The millions being collected from marijuana sales are dedicated to funding schools, construction of schools, campaigns to educate about marijuana, and lots of marijuana inspectors and regulators. Because of the taxpayer law, however, Colorado underestimated the amount of money it would make from the marijuana industry and thus may have to refund taxpaying citizens for their analytical indifference. Despite that, it would be something around a couple dollars or lower. Gregory Golyansky, the president of the Colorado Union of taxpayers believes “it should go back to the taxpayers” because “when government tries to keep the money that rightful belongs to the taxpayers of Colorado, it is an enormous issue. There should be a tax refund.”
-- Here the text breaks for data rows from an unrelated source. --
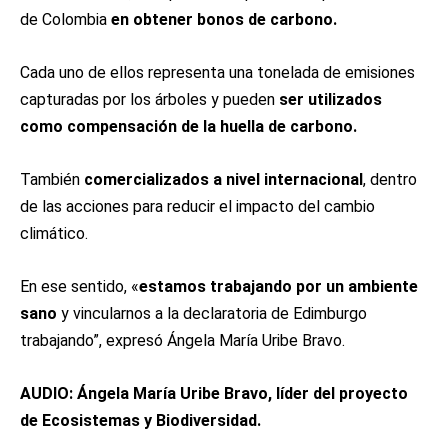
de Colombia
en obtener bonos de carbono.
Cada uno de ellos representa una tonelada de emisiones
capturadas por los árboles y pueden
ser utilizados
como compensación de la huella de carbono.
También
comercializados a nivel internacional
, dentro
de las acciones para reducir el impacto del cambio
climático.
En ese sentido, «
estamos trabajando por un ambiente
sano
y vincularnos a la declaratoria de Edimburgo
trabajando”, expresó Ángela María Uribe Bravo.
AUDIO: Ángela María Uribe Bravo, líder del proyecto
de Ecosistemas y Biodiversidad.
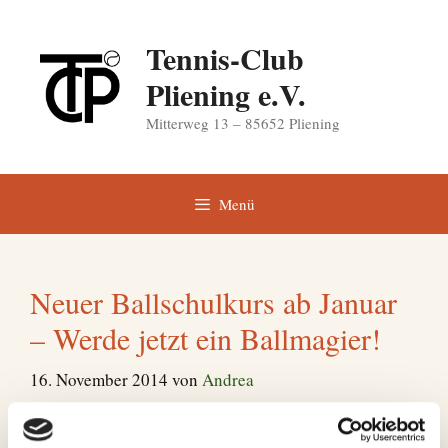
Zum
Inhalt
Tennis-Club
springen
Pliening e.V.
Mitterweg 13 – 85652 Pliening
Menü
Neuer Ballschulkurs ab Januar
– Werde jetzt ein Ballmagier!
16. November 2014
von
Andrea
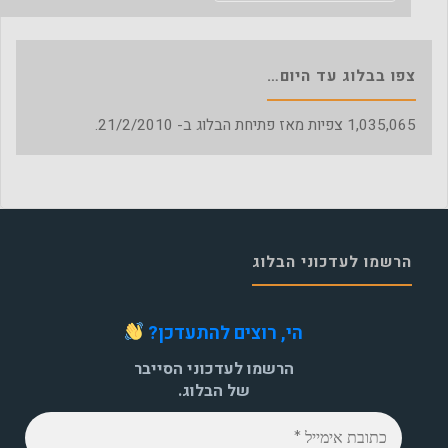
צפו בבלוג עד היום…
1,035,065
צפיות מאז פתיחת הבלוג ב- 21/2/2010.
הרשמו לעדכוני הבלוג
הי, רוצים להתעדכן?
הרשמו לעדכוני הסייבר
של הבלוג.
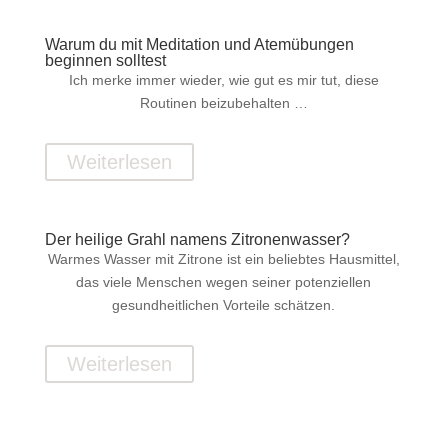
Warum du mit Meditation und Atemübungen
beginnen solltest
Ich merke immer wieder, wie gut es mir tut, diese
Routinen beizubehalten …
Weiterlesen
Der heilige Grahl namens Zitronenwasser?
Warmes Wasser mit Zitrone ist ein beliebtes Hausmittel,
das viele Menschen wegen seiner potenziellen
gesundheitlichen Vorteile schätzen.
Weiterlesen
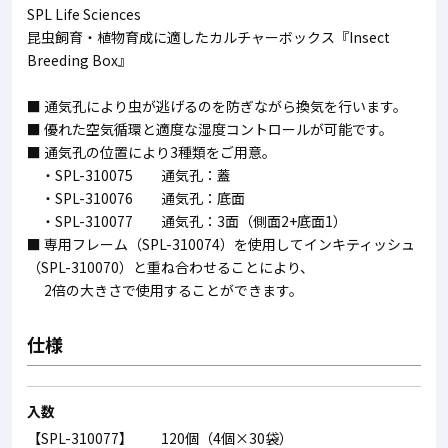
SPL Life Sciences
昆虫飼育・植物育成に適したカルチャーボックス『Insect
Breeding Box』
■ 通気孔により虫が逃げるのを防ぎながら換気を行います。
■ 優れた空気循環と適度な湿度コントロールが可能です。
■ 通気孔の位置により3種類をご用意。
・SPL-310075 通気孔：蓋
・SPL-310076 通気孔：底面
・SPL-310077 通気孔：3面（側面2+底面1）
■ 専用フレーム（SPL-310074）を使用してインキティッシュ
（SPL-310070）と重ね合わせることにより、
2倍の大きさで使用することができます。
仕様
入数
【SPL-310077】 120個（4個×30袋）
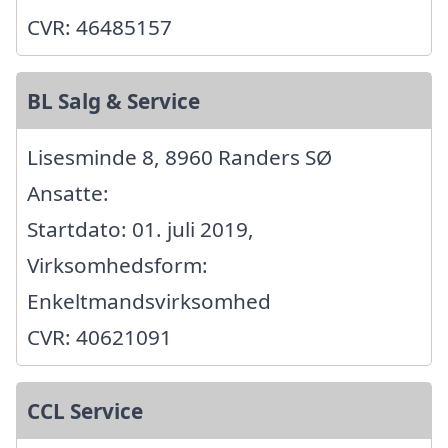
CVR: 46485157
BL Salg & Service
Lisesminde 8, 8960 Randers SØ
Ansatte:
Startdato: 01. juli 2019,
Virksomhedsform:
Enkeltmandsvirksomhed
CVR: 40621091
CCL Service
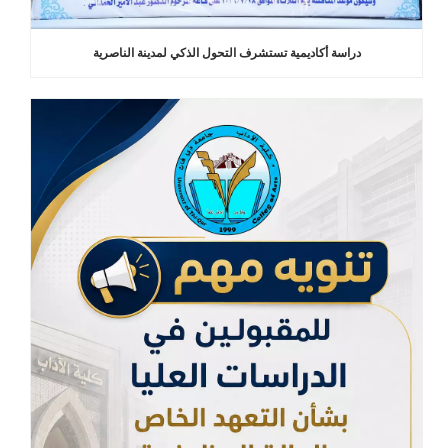
دراسة أكاديمية تستشرف التحول الذكي لمدينة الناصرية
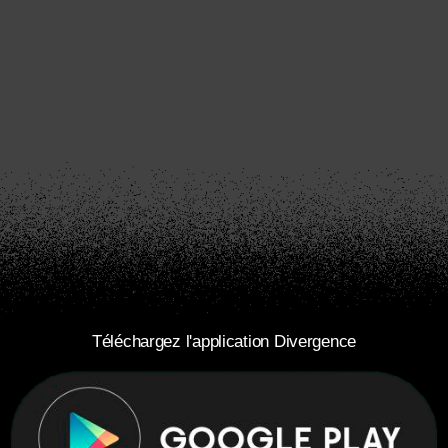
Téléchargez l'application Divergence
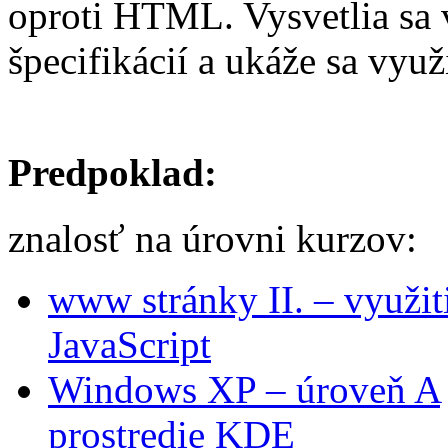
oproti HTML. Vysvetlia sa
špecifikácií a ukáže sa využ
Predpoklad:
znalosť na úrovni kurzov:
www stránky II. – využ
JavaScript
Windows XP – úroveň A
prostredie KDE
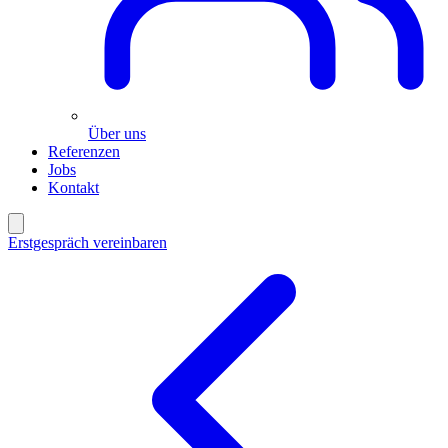
Über uns
Referenzen
Jobs
Kontakt
Erstgespräch vereinbaren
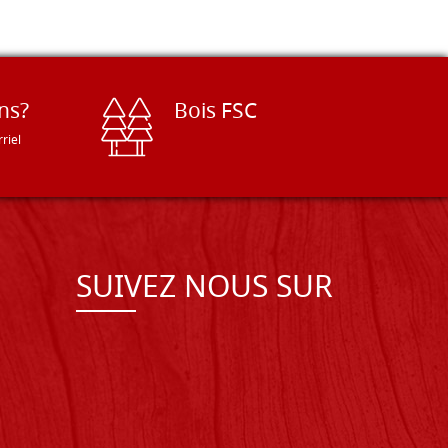
ns?
Bois FSC
riel
SUIVEZ NOUS SUR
In hopes that Colorado voters will let legislators keep the money, both parties are beginning to piece together a bill that would allow permission to hold on to the marijuana money, blocking the ability to refund because of the law in the Taxpayer’s Bill of Rights.
The Colorado sales tax placed on marijuana businesses is supported by most of these marijuana businesses, but there is an outcry that the high taxes on recreational marijuana are hurting smaller stores and keeping the black market alive. Instead of refunds, they want lower taxes.
As an economic sector in its infancy, it will be interesting to track the state revenues and tax protocols behind marijuana as it affects consumers, retailers, distributors and growers.